Alana Amram Issue: Section:

Winding roads lead up to the mountaintop. The road kill on the side of the white line is not an unusual sight, but this was clearly not a deer. It looks like a bear cub or some unknown giant rodent. Later we learn it was a Javelina-or suicide pig-they are aggressive wild pigs known to attack chickens, people and cars approaching the Observatory.

There are six of us piled into the hatchback. Harley-a very old friend-is in the back becoming sick from the hypnotic double yellow trail left behind us not traceable for more than 25 feet as we wind and climb the mountain.

Jagged cliffs that line the road were made millions of years ago from the earth's push and pull. Glaciers toss boulders and leave them for nature to inhabit and claim. Mountains seemed ripped in half and eroded from wind grinding at the cliffs one grain of sand a time. Fresh news from Haiti comes over on the radio. Another aftershock.

Conversation between all of us old friends flows like a glorious cursive. High peaks and valleys spaced with elegant pauses. Hysterical laughter trails outbursts of profane wit. Happily, debate follows the sweeping statements and heavy idealism.

Dave and me are visiting from New York. We have never been to West Texas. The others have lived in Austin, some originally hailing from other parts of the Midwest and California coast. We all marvel. Even if you have been here, there is more to see.

Uncertainty of wandering is the momentary existence the Buddhist sages describe. This is living in the present. Simply being always seems easer in places where the landscape dominates. Laughter and contemplation fill the crevices between thoughts often bombarded and intruded upon by advertising in the urban world. Dave and I were wandering and living without expectation of results. This is freedom, was a luxurious freedom.

The sky is turning an inky black. Spreading over the mountain tops like dry paper gently lying in a puddle.

Miles behind-between the Hill Country and this entry to the Big Bend Mountain ranges-oil rigs pumped and windmills spun in their calm repetition. Under this tranquil land is a kinetic force of energy removed after eons of dormancy. Oil. Water. Wind. The billboards become lit, on the endless highways the kitchens in El Paso prepare dinner, machines turn, people type, radios play, rock bands practice, clocks blink, and trucks roll..... Far away in Haiti the land rumbles releasing unbridled uncontrolled mayhem. Killing. Crushing. Starving. Gasping. Helpless. Rescue. Lost. Chaos.

We reach the top of the hill of the Fort Davis McDonald Observatory. $10 per person for the Star Party at the Ft. Davis Observatory. I quickly head to the gift shop to purchase Astronaut Ice Cream. As a child of the days of Reagan, the Challenger and NASA it is essential nostalgia to experience freeze dried snacks. Our friend Johnny was denied this luxury and it is the duty of all who had such a privilege to share the wonder and innovation. Astronaut Ice Cream is the highest achievement of science, food, aesthetic, sensual perfection and kitsch that has stood the test of time from such a Challenging period in our history.
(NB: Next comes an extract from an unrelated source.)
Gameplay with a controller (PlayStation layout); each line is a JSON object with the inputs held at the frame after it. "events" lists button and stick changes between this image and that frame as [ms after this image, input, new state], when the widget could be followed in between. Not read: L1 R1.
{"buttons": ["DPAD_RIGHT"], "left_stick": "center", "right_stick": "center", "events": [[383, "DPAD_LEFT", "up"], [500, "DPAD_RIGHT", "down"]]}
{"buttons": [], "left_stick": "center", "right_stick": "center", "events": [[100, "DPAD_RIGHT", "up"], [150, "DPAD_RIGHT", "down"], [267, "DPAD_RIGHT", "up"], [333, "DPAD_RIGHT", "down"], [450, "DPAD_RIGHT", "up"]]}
The temperature drops. To say desert nights are cold is an understatement. Days are 70 degrees and drop down to 10 degrees. It is the sunshine being pulled from you. You are left naked and cold while clinging to your socks.
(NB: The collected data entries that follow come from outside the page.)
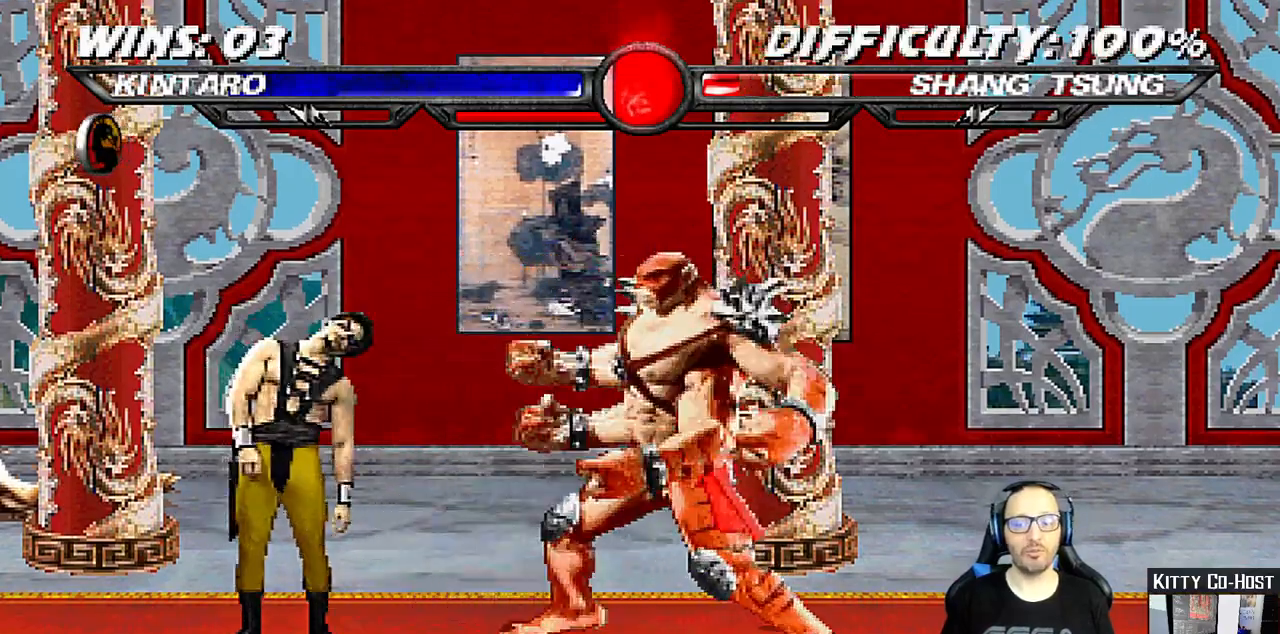
{"buttons": ["DPAD_RIGHT"], "left_stick": "center", "right_stick": "center", "events": [[17, "DPAD_RIGHT", "down"], [117, "DPAD_RIGHT", "up"], [167, "DPAD_RIGHT", "down"], [267, "DPAD_RIGHT", "up"], [333, "DPAD_RIGHT", "down"], [433, "DPAD_RIGHT", "up"], [500, "DPAD_RIGHT", "down"]]}
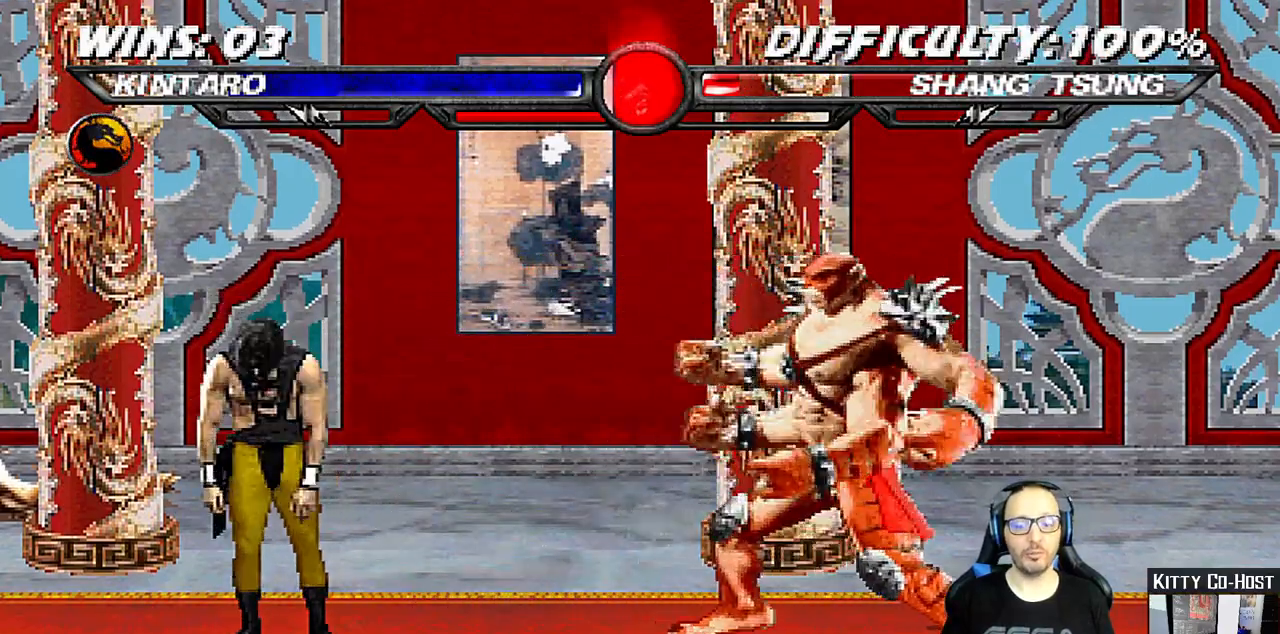
{"buttons": ["DPAD_RIGHT"], "left_stick": "center", "right_stick": "center", "events": [[117, "DPAD_RIGHT", "up"], [167, "DPAD_RIGHT", "down"], [267, "DPAD_RIGHT", "up"], [317, "DPAD_RIGHT", "down"], [433, "DPAD_RIGHT", "up"], [483, "DPAD_RIGHT", "down"]]}
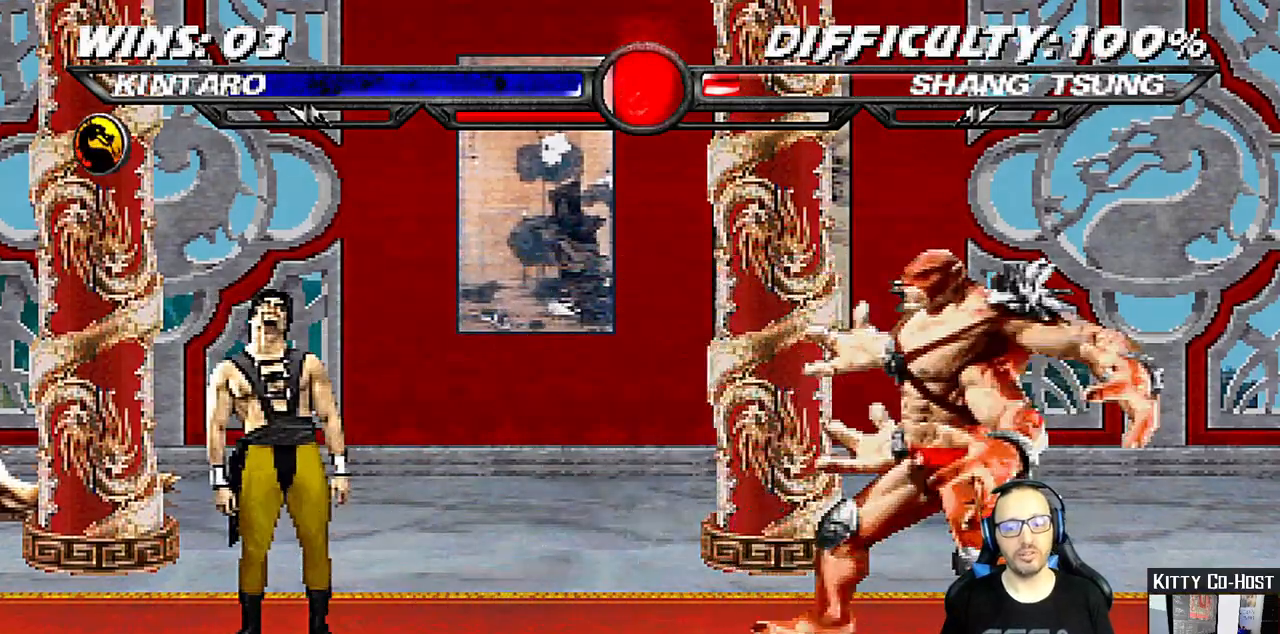
{"buttons": [], "left_stick": "center", "right_stick": "center", "events": [[100, "DPAD_RIGHT", "up"]]}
Bulky and stiff from long underwear and multi-layers we head up to the Observatory. A boy scout troupe all wear matching red jackets. A few have badges and emblems proudly accentuating their caps. The fathers' chaperone with pride like large boy scouts in their matching red jackets. One poor boy says to another. "Ha ha ha. Can't believe you wore shorts." So much for Be Prepared.

A huge part of my interest in coming to this part of Texas was to see the Marfa Mystery Lights. The y can be seen on the highway into Marfa-one town over from the Ft. Davis Observatory. These strange glowing and flickering lights on the horizon mutate and seem to dance. No one has been able to scientifically explain them. Swamp gas, passing cars refracted from the highway, mirages, ghosts of Comanche warriors or UFOs have been proposed and argued. Depending on who you talk to, they were reported before the highway was built, reported before electricity was harnessed and reported before the white man.

I asked our star expert at the Observatory what he thought of the mystery lights one town over. He was a strong proponent of the car light being bent by temperatures and refracted reflected and resulting in the weirdness of the Marfa Lights. The next day I went to see them. We leaned on the railing at the little viewing station built by the town and stared at the phenomena of darting blinking and splitting lights. Our traveling society of armchair experts launched into a lengthy metaphysical ghost-hunting search. Once again we were not virile enough to combat the desert evening. I decided I don't know what they are. Mystery was a great explanation.

While looking through the large telescopes at the Observatory I had the same reaction when gazing at Nebulae. Mystery was the explanation. We saw stars being born-a many million yearlong process-millions of light years away- and the scientist explained the galaxies and arrangement of constellations. The universe is gently swirling and stars live and die. Violent eruptions of gas and colliding matter form new planets. Aftershocks are still felt and death is endless. Mystery remains the explanation.